Saved entries:

-*-

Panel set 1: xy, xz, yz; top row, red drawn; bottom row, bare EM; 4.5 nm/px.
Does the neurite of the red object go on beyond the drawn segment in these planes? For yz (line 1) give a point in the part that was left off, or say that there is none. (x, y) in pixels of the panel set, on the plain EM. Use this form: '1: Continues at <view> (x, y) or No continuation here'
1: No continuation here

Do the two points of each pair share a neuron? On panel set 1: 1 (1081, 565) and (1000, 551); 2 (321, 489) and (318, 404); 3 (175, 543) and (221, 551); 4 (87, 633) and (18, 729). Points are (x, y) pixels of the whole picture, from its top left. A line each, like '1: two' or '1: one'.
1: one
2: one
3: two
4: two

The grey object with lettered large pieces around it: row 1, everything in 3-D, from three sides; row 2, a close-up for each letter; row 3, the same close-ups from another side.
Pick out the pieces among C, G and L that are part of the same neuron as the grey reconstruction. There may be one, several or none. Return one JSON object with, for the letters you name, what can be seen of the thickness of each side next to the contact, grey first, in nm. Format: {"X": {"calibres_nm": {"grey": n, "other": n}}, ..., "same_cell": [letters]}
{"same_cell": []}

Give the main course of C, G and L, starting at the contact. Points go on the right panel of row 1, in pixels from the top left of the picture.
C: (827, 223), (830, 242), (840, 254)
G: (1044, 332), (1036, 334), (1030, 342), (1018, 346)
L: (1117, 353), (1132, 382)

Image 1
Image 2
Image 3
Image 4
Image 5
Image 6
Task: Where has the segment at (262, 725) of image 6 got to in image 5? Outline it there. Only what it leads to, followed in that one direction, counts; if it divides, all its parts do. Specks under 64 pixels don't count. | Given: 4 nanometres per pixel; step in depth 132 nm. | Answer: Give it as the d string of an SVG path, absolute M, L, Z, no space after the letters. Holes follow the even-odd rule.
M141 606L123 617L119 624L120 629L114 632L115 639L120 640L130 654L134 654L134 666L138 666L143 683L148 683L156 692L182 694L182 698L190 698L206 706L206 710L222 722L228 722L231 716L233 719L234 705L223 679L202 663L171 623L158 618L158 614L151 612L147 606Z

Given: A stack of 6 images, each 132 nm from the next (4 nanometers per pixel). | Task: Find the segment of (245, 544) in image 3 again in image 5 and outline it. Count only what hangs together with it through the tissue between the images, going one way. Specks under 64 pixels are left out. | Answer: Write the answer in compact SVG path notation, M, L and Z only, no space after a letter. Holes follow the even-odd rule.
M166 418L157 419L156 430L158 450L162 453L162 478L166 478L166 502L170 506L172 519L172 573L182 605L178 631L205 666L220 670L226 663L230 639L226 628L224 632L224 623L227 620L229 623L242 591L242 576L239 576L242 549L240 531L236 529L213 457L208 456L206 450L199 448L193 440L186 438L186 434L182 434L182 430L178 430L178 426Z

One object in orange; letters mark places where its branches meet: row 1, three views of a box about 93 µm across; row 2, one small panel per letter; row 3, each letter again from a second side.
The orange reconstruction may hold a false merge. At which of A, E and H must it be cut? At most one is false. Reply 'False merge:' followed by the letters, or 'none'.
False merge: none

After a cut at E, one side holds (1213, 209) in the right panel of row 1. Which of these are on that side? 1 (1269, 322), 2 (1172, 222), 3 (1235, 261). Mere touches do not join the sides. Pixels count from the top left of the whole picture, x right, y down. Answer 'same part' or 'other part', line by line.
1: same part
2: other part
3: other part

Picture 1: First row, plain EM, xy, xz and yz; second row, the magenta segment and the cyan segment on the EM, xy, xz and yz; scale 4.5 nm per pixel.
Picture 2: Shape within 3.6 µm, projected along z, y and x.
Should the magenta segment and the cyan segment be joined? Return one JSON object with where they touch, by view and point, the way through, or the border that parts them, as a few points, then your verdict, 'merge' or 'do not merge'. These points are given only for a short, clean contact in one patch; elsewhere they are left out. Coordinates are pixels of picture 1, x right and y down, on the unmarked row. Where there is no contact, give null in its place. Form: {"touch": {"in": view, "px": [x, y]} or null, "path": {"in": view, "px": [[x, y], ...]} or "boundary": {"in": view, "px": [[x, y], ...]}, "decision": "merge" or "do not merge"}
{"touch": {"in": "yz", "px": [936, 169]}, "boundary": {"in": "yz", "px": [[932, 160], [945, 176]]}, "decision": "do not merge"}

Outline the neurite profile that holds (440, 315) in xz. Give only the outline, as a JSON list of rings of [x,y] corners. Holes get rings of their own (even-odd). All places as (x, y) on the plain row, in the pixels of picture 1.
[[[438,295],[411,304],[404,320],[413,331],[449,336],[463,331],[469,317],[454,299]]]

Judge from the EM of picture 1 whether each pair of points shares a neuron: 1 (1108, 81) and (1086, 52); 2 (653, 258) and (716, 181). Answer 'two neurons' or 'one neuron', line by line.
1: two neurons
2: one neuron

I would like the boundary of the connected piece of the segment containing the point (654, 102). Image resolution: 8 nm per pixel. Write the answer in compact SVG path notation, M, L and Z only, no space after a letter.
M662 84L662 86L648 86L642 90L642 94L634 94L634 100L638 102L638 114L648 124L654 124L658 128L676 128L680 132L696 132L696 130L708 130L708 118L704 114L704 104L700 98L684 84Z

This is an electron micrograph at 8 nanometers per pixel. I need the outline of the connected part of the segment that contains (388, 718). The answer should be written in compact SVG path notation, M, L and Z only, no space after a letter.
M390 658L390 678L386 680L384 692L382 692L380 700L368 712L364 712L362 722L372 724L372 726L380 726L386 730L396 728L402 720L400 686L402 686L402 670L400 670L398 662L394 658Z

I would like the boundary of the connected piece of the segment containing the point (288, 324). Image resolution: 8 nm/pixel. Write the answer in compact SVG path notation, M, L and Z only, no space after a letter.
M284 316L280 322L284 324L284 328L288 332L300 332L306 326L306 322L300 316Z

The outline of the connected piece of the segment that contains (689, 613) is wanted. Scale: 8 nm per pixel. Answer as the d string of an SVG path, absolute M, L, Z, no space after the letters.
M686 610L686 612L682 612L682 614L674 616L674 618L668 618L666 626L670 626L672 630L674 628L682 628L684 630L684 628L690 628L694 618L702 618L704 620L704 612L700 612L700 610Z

-*-

* [What to work on]: Each record above should be given again exactly as it appears.

* [Exercise output]:
Panel set 1: xy, xz, yz; top row, red drawn; bottom row, bare EM; 4.5 nm/px.
Does the neurite of the red object go on beyond the drawn segment in these planes? For yz (line 1) give a point in the part that was left off, or say that there is none. (x, y) in pixels of the panel set, on the plain EM. Use this form: '1: Continues at <view> (x, y) or No continuation here'
1: No continuation here

Do the two points of each pair share a neuron? On panel set 1: 1 (1081, 565) and (1000, 551); 2 (321, 489) and (318, 404); 3 (175, 543) and (221, 551); 4 (87, 633) and (18, 729). Points are (x, y) pixels of the whole picture, from its top left. A line each, like '1: two' or '1: one'.
1: one
2: one
3: two
4: two

The grey object with lettered large pieces around it: row 1, everything in 3-D, from three sides; row 2, a close-up for each letter; row 3, the same close-ups from another side.
Pick out the pieces among C, G and L that are part of the same neuron as the grey reconstruction. There may be one, several or none. Return one JSON object with, for the letters you name, what can be seen of the thickness of each side next to the contact, grey first, in nm. Format: {"X": {"calibres_nm": {"grey": n, "other": n}}, ..., "same_cell": [letters]}
{"same_cell": []}

Give the main course of C, G and L, starting at the contact. Points go on the right panel of row 1, in pixels from the top left of the picture.
C: (827, 223), (830, 242), (840, 254)
G: (1044, 332), (1036, 334), (1030, 342), (1018, 346)
L: (1117, 353), (1132, 382)

Image 1
Image 2
Image 3
Image 4
Image 5
Image 6
Task: Where has the segment at (262, 725) of image 6 got to in image 5? Outline it there. Only what it leads to, followed in that one direction, counts; if it divides, all its parts do. Specks under 64 pixels don't count. | Given: 4 nanometres per pixel; step in depth 132 nm. | Answer: Give it as the d string of an SVG path, absolute M, L, Z, no space after the letters. Holes follow the even-odd rule.
M141 606L123 617L119 624L120 629L114 632L115 639L120 640L130 654L134 654L134 666L138 666L143 683L148 683L156 692L182 694L182 698L190 698L206 706L206 710L222 722L228 722L231 716L233 719L234 705L223 679L202 663L171 623L158 618L158 614L151 612L147 606Z

Given: A stack of 6 images, each 132 nm from the next (4 nanometers per pixel). | Task: Find the segment of (245, 544) in image 3 again in image 5 and outline it. Count only what hangs together with it through the tissue between the images, going one way. Specks under 64 pixels are left out. | Answer: Write the answer in compact SVG path notation, M, L and Z only, no space after a letter. Holes follow the even-odd rule.
M166 418L157 419L156 430L158 450L162 453L162 478L166 478L166 502L170 506L172 519L172 573L182 605L178 631L205 666L220 670L226 663L230 639L226 628L224 632L224 623L227 620L229 623L242 591L242 576L239 576L242 549L240 531L236 529L213 457L208 456L206 450L199 448L193 440L186 438L186 434L182 434L182 430L178 430L178 426Z

One object in orange; letters mark places where its branches meet: row 1, three views of a box about 93 µm across; row 2, one small panel per letter; row 3, each letter again from a second side.
The orange reconstruction may hold a false merge. At which of A, E and H must it be cut? At most one is false. Reply 'False merge:' followed by the letters, or 'none'.
False merge: none

After a cut at E, one side holds (1213, 209) in the right panel of row 1. Which of these are on that side? 1 (1269, 322), 2 (1172, 222), 3 (1235, 261). Mere touches do not join the sides. Pixels count from the top left of the whole picture, x right, y down. Answer 'same part' or 'other part', line by line.
1: same part
2: other part
3: other part

Picture 1: First row, plain EM, xy, xz and yz; second row, the magenta segment and the cyan segment on the EM, xy, xz and yz; scale 4.5 nm per pixel.
Picture 2: Shape within 3.6 µm, projected along z, y and x.
Should the magenta segment and the cyan segment be joined? Return one JSON object with where they touch, by view and point, the way through, or the border that parts them, as a few points, then your verdict, 'merge' or 'do not merge'. These points are given only for a short, clean contact in one patch; elsewhere they are left out. Coordinates are pixels of picture 1, x right and y down, on the unmarked row. Where there is no contact, give null in its place. Form: {"touch": {"in": view, "px": [x, y]} or null, "path": {"in": view, "px": [[x, y], ...]} or "boundary": {"in": view, "px": [[x, y], ...]}, "decision": "merge" or "do not merge"}
{"touch": {"in": "yz", "px": [936, 169]}, "boundary": {"in": "yz", "px": [[932, 160], [945, 176]]}, "decision": "do not merge"}

Outline the neurite profile that holds (440, 315) in xz. Give only the outline, as a JSON list of rings of [x,y] corners. Holes get rings of their own (even-odd). All places as (x, y) on the plain row, in the pixels of picture 1.
[[[438,295],[411,304],[404,320],[413,331],[449,336],[463,331],[469,317],[454,299]]]

Judge from the EM of picture 1 whether each pair of points shares a neuron: 1 (1108, 81) and (1086, 52); 2 (653, 258) and (716, 181). Answer 'two neurons' or 'one neuron', line by line.
1: two neurons
2: one neuron

I would like the boundary of the connected piece of the segment containing the point (654, 102). Image resolution: 8 nm per pixel. Write the answer in compact SVG path notation, M, L and Z only, no space after a letter.
M662 84L662 86L648 86L642 90L642 94L634 94L634 100L638 102L638 114L648 124L654 124L658 128L676 128L680 132L696 132L696 130L708 130L708 118L704 114L704 104L700 98L684 84Z

This is an electron micrograph at 8 nanometers per pixel. I need the outline of the connected part of the segment that contains (388, 718). The answer should be written in compact SVG path notation, M, L and Z only, no space after a letter.
M390 658L390 678L386 680L384 692L382 692L380 700L368 712L364 712L362 722L372 724L372 726L380 726L386 730L396 728L402 720L400 686L402 686L402 670L400 670L398 662L394 658Z

I would like the boundary of the connected piece of the segment containing the point (288, 324). Image resolution: 8 nm/pixel. Write the answer in compact SVG path notation, M, L and Z only, no space after a letter.
M284 316L280 322L284 324L284 328L288 332L300 332L306 326L306 322L300 316Z

The outline of the connected piece of the segment that contains (689, 613) is wanted. Scale: 8 nm per pixel. Answer as the d string of an SVG path, absolute M, L, Z, no space after the letters.
M686 610L686 612L682 612L682 614L674 616L674 618L668 618L666 626L670 626L672 630L674 628L682 628L684 630L684 628L690 628L694 618L702 618L704 620L704 612L700 612L700 610Z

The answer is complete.